From where I stand, there is a compelling, coherent story of people being idiots, but the cynical, blatant corruption seems missing. If your model says there's a 5% chance of housing prices dropping, then your model is wrong, but your conclusion about the risk of impairment of AAA tranches makes a lot of sense. So the next question is, well, did you really believe that there was a 5% chance of housing prices dropping? And the people involved bet their careers and personal fortunes on that, so...apparently they did?

Edit: I highly recommend the entire paper, and in particular you may find "fact 12" of interest, as it gets into the weeds on how the ratings were actually calculated, why the ratings on MBSs ended up being mostly accurate, why the ratings on CDOs ended up being completely wrong, and why there was a difference.

[1]: https://www.bostonfed.org/economic/ppdp/2012/ppdp1202.pdf


> From where I stand, there is a compelling, coherent story of people being idiots, but the cynical, blatant corruption seems missing.

Yeah, like I said, its closer to opinion than verifiable fact.

However, the paper basically admits the facts I use to conclude that are correct but draws the opposite conclusion by comparing incestuously rather than across verticals.

Yes, relative to other mortgage related things, the ratings were correct but such ratings are published as absolute probabilities and not as relative assurances that AAA > AA > A > BBB. The fact the absolutes were in error for a single portion of a single vertical among multiple firms implies its an incentive problem which the paper agrees. It just draws the line in a different place because its analyzing a different question [Insiders vs. Outsiders rather than Insiders vs. Insiders].

> The answer may well involve the information and incentive structures present inside Wall Street firms. Employees who could recognize the iceberg looming in front of the ship may not have been listened to, or they may not have had the right incentives to speak up. If so, then the information and incentive problems giving rise to the crisis would not have existed between mortgage industry insiders and outsiders, as the inside job story suggests. Rather, these problems would have existed between different floors of the same Wall Street firm.

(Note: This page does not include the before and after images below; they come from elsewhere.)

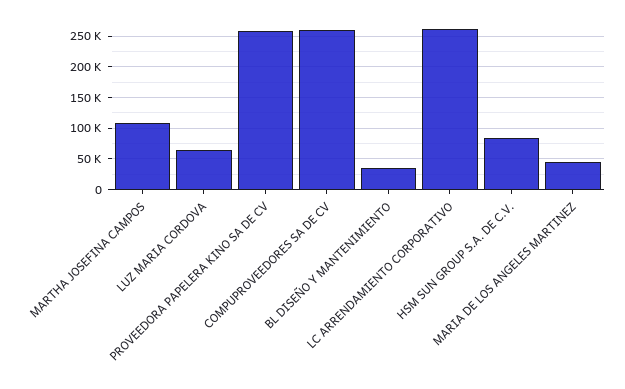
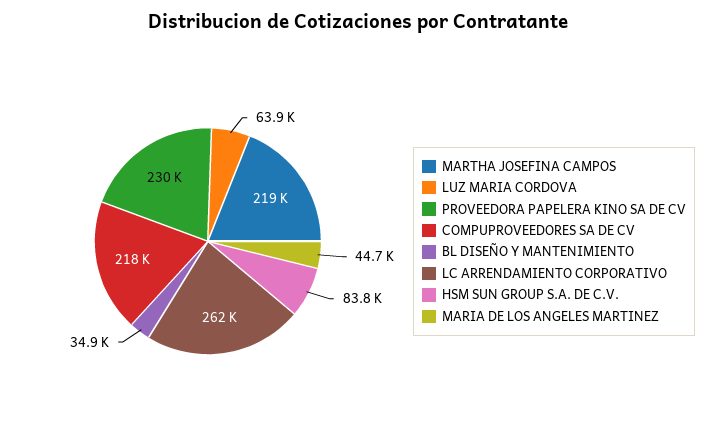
MARTHA JOSEFINA CAMPOS: 110000 -> 219000
PROVEEDORA PAPELERA KINO SA DE CV: 260000 -> 230000
COMPUPROVEEDORES SA DE CV: 260000 -> 218000

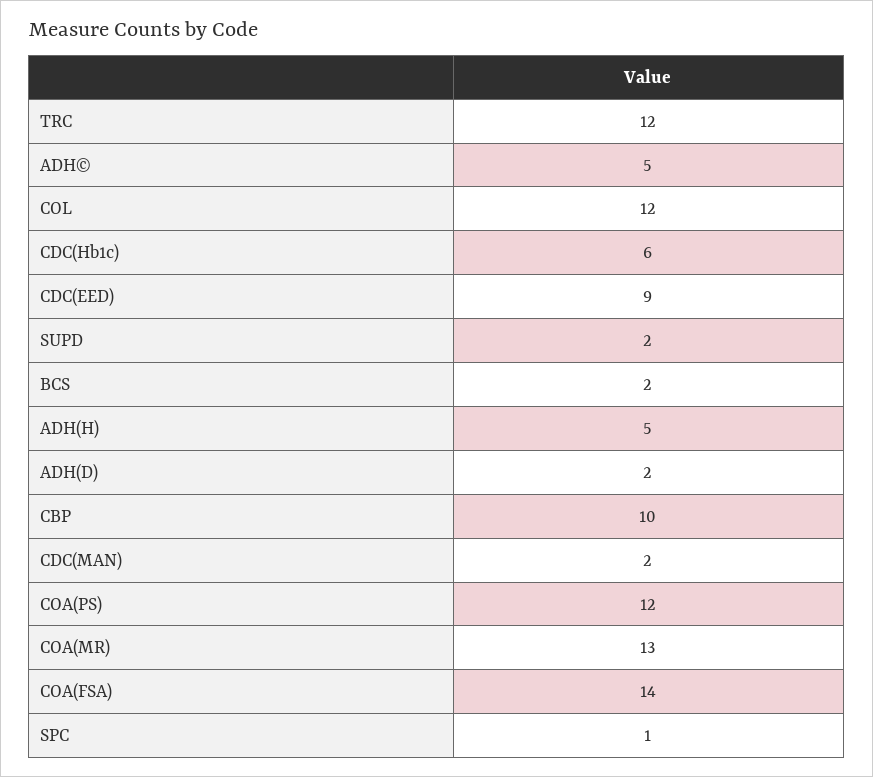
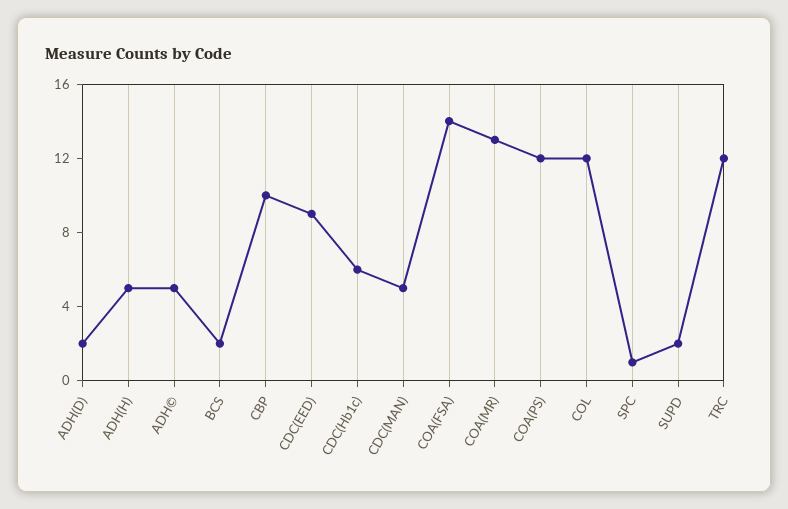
CDC(MAN): 2 -> 5

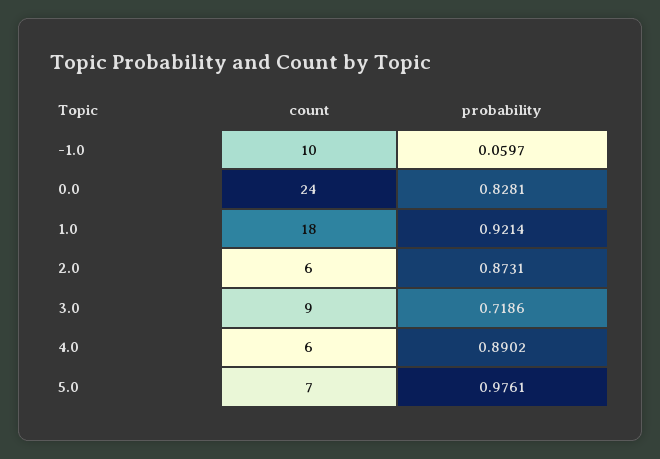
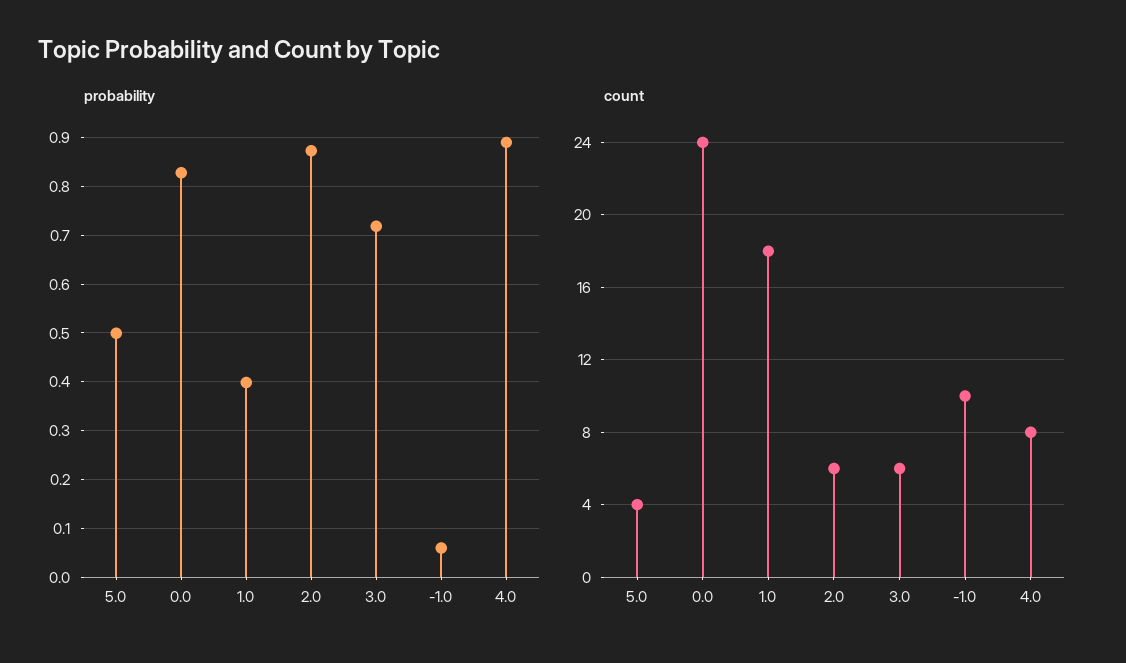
probability, 1.0: 0.9214 -> 0.4
count, 3.0: 9 -> 6
count, 4.0: 6 -> 8
count, 5.0: 7 -> 4
probability, 5.0: 0.9761 -> 0.5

The paper believes its internal to the firms but the uniformity of the problem between firms implies it was the culture of all the large firms and likely exported to the credit bureaus due to heavy competition in a single vertical. The difference between what the paper is arguing vs. what I'm arguing is likely impossible to determine because of the incestuous movements between those firms and even the credit bureaus of the human capital involved.